The Short Form
|Price $8,495 / meridian-audio.com / 404-344-7111|
|A powerfully high-end, intelligently simplified (and regally priced) single-component A/V system.|
|•Nompact, high-power, one-box solution
•Superb sound. Superb picture
•1080p scaling to HDMI of all video
•Gorgeous elegance, both formal and functional
|•No HDMI input or analog multichannel input for high-def disc or audio playback
•Limited surround-mode choices
•Limited DVD fast-search speeds
|•100 watts x 5
•Integral slot-load DVD player
•1 component-, 2 composite-, 3 S-video inputs; 4 digital audio, 3 stereo analog audio inputs; 5.1-channel analog audio outputs
•1080p scaling on HDMI output (1080i on component video)
•AM/FM RDS tuner with 30 nameable presets
•IR in, 12-volt trigger, RS-232 serial, Meridian COMMS ports
•9-component, programmed/learning tabletop remote
•17.4 x 3.5 x 13.75 in; 30 lb
|The G95 measured excellently in every test. Power was nearly spot-on its 100-watt spec, though it fell a bare 0.8 dB short with 5 channels driven. Its Class D amps remained at virtually the same temperature (warm, but not hot) whether idling all day or driven to the verge of clipping for long periods. The unit also measured better than theoretically perfect on our dithered-silence S/N test; I've no explanation, though it may have to do with how the G95 oversamples and otherwise manipulates signals in the digital domain.
Full Lab Results
Still, these are minor points. At its best, Trifield can do glorious work. Feeling that a bit of English music was in order, I cued up a CD of William Walton's great oratorio Belshazzar's Feast. The choral Section 5 ("Praise ye ...") is Very Big Music, and the G95 produced truly big sonics, with a broad, sweeping, seamless soundstage and impressively natural depth. The sweetness of the massed sopranos, even in full cry, was only one of the factors that confirmed this to be indisputably high-end playback, from the CD drive right through to the amplifier outputs.
As noted, the G95's Cinema mode is automatically fixed onto most Dolby Digital or DTS multichannel bitstreams, whether from the internal DVD transport or an external source. (The sole exception was DTS 5.1 music CDs, which invoked Meridian Discrete mode.) Cinema appears to pass Dolby Digital or DTS multichannel with little modification. However, I found that 5.1 material tended to be reproduced with slightly stronger surround channels than expected, so I ended up rolling these back 1.5 dB from their calibrated settings.
A DVD soundtrack like the one on Flags of Our Fathers - the American half of Clint Eastwood's bicultural Iwo Jima diptych and possibly the most sonically intense World War II pic ever - demands plenty from a surround system. The G95 re-created both its tough-to-take carnage and its clueless home-front with great impact and elegiac sweep. In Chapter 4, a flight of F4U Corsairs buzzes the flotilla, with roaring engines sweeping past cheering soldiers and plunging prows. On the Meridian, the effects were perfectly cohesive, totally spatial, and eminently powerful in placing the viewer right there on deck - precisely the filmmakers' intent, I'd warrant.
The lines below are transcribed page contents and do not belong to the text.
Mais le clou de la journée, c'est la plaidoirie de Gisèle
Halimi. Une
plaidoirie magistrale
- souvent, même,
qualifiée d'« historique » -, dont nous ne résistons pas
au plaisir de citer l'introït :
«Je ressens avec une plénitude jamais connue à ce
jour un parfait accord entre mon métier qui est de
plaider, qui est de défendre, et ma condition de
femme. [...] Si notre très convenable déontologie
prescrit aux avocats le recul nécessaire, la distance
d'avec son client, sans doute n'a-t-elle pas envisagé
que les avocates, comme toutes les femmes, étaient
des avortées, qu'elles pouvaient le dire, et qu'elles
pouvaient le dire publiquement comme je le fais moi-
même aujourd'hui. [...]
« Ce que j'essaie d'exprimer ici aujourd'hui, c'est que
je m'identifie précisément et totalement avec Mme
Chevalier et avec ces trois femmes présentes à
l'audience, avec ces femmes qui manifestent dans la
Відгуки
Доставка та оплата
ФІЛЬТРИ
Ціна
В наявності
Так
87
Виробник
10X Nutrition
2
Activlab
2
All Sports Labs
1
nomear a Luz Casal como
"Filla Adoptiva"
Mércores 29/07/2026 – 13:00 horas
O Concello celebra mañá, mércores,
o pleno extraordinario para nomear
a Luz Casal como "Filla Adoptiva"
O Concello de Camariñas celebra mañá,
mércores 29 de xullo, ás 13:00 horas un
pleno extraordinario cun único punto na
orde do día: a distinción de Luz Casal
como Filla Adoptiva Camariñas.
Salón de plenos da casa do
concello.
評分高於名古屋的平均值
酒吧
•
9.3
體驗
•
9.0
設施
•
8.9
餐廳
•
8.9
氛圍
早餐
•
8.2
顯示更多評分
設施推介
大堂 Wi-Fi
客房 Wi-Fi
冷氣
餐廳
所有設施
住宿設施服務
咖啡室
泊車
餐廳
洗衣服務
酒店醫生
The G95's upscaled 1080p looked spectacular on my Samsung LCD TV. Meridian says it uses both its own processing and Faroudja's, which was good enough to make the CGI enhancement of Eastwood's long-shot invasion sequences perfectly obvious. The Meridian empowers you to adjust basic video settings for each source (including the internal DVD), though only when viewed on its HDMI output. Still, this is a potentially useful and high-quality extra.
With few exceptions, using the G95 was a pure pleasure. The stylish tabletop controller (designated "MSR+" for Meridian System Remote) is generously laid out and logically grouped, with nicely readable black-on-silver lettering. Its full key illumination is very slick (only the lettering lights up), but I found the blue lighting rather poor in contrast. Also, the controller emits a faint but annoying whine while its illumination is lit: 5 seconds, every time you touch a key.
Meridian has also clung to the original Philips logic for CD track advancement, which takes a bit of getting used to even for those of us who remember it. For example, to skip forward one track you press > while playing. Fortunately, the G95 transport controls behave conventionally with a DVD loaded, so movie playback will be more intuitive. While there are four different DVD slo-mo choices, only 2x and 8x fast-search options are offered, which I found a bit paltry. But again, I pick nits.
I would recommend Meridian's G95 unreservedly to those for whom money is simply not an issue - and those who choose one-touch simplicity and impeccable A/V performance over complexity or bleeding-edge compatibility. Meridian's one-box is a fully audio/videophile-grade solution whose elegance of form and function will be very hard to better.